Schwietert founded his own production company Neapel Film and went on to direct numerous documentaries for film and television, often focusing on music and social change. Following his first feature-length film "Der Schatten ist lang" ("Long Shadow - Jura Soyfer and His Contemporaries", 1994), he enjoyed international success with his second feature "A Tickle in the Heart" (DE/CH 1996), a documentary on the Epstein Brothers, a Jewish Klezmer trio. The film won the Artur-Brauner-Preis, the documentary award at the Chicago Film Festival and the Bavarian Film Award.
Schwietert next directed "Im Warteraum Gottes" (CH/DE 1998), a TV documentary on Holocaust survivors who spend their senior years in Florida. With "El Acordéon del Diablo" (DE/CH 2000), "Voyage Oriental - The George Gruntz Concert Jass Band in Turkey" (2001), "Liebeslieder" (2001), "Das Alphorn" (2003) and "Accordion Tribe" (2004), Schwietert completed a string of documentaries which all portray different artists, instruments and musical traditions.

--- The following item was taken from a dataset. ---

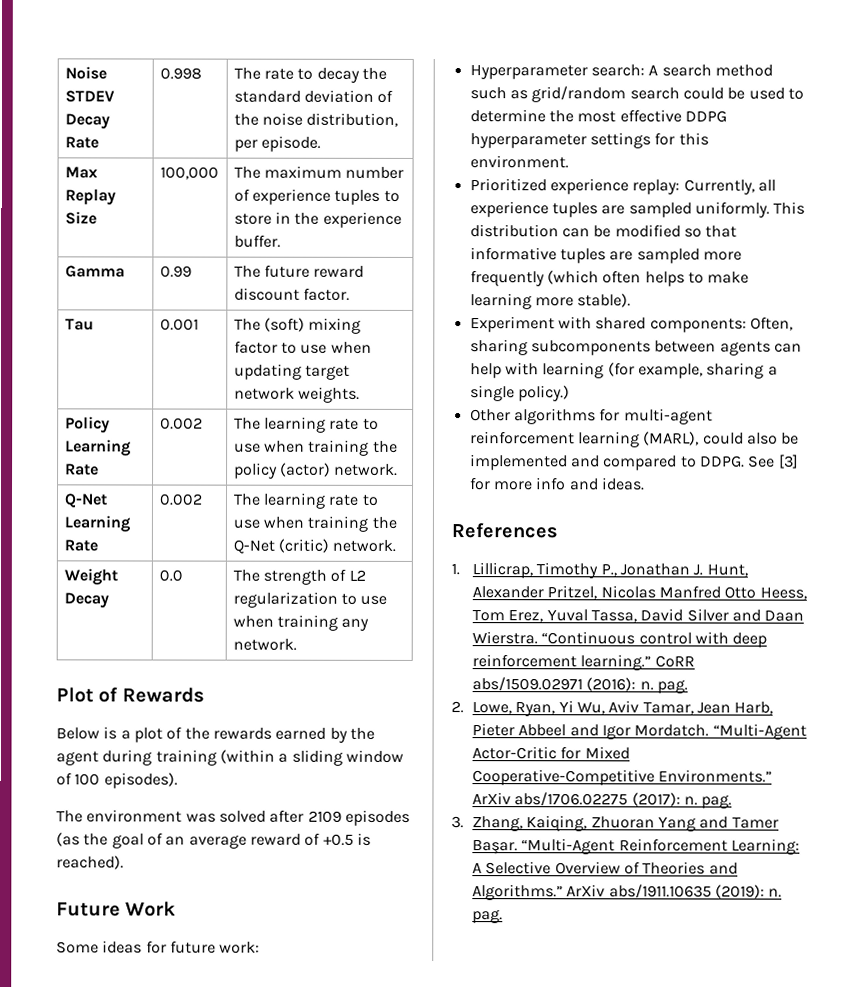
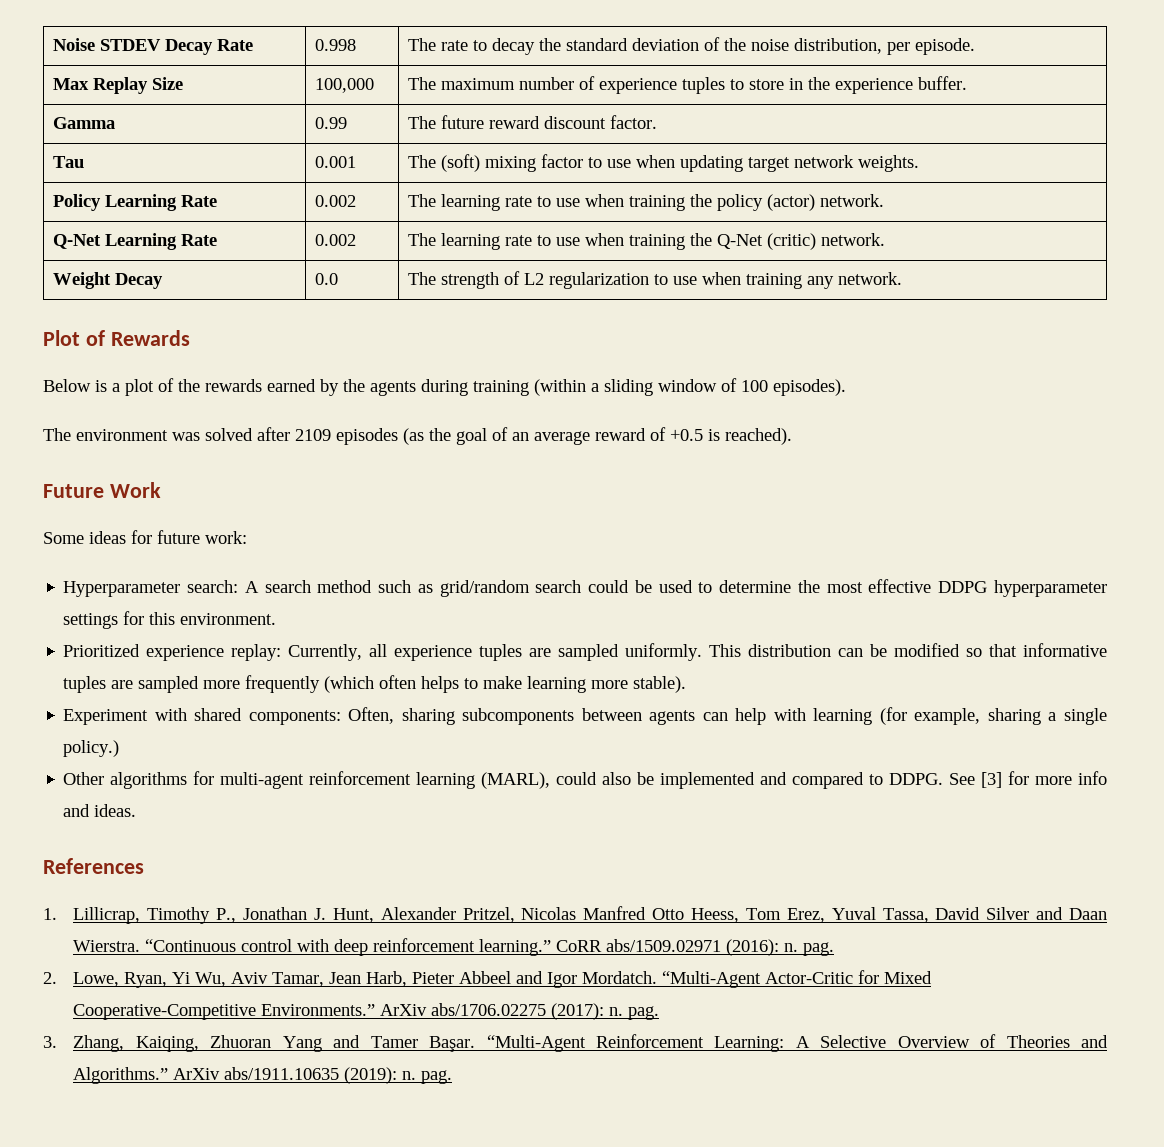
[56,751,99,766] agent -> [370,381,416,396] agents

Schwietert's "Heimatklänge" ("Echoes of Home", CH/DE 2007) explored the human voice as the most immediate form of expression and mankind's universal instrument and went on to win numerous accolades, including the Swiss Film Award. The same year, he portrayed the Vienna Art Orchestra in "Big Band Poesie (2007).
After "Balkan Melodie" (DE/CH/BG 2012), Schwietert accompanied legendary pop musician, theorist and activist Bill Drummond for the documentary "Imagine Waking Up Tomorrow And All Music Has Disappeared" (CH/DE 2015), which explores the idea of a world which has to re-invent music from scratch.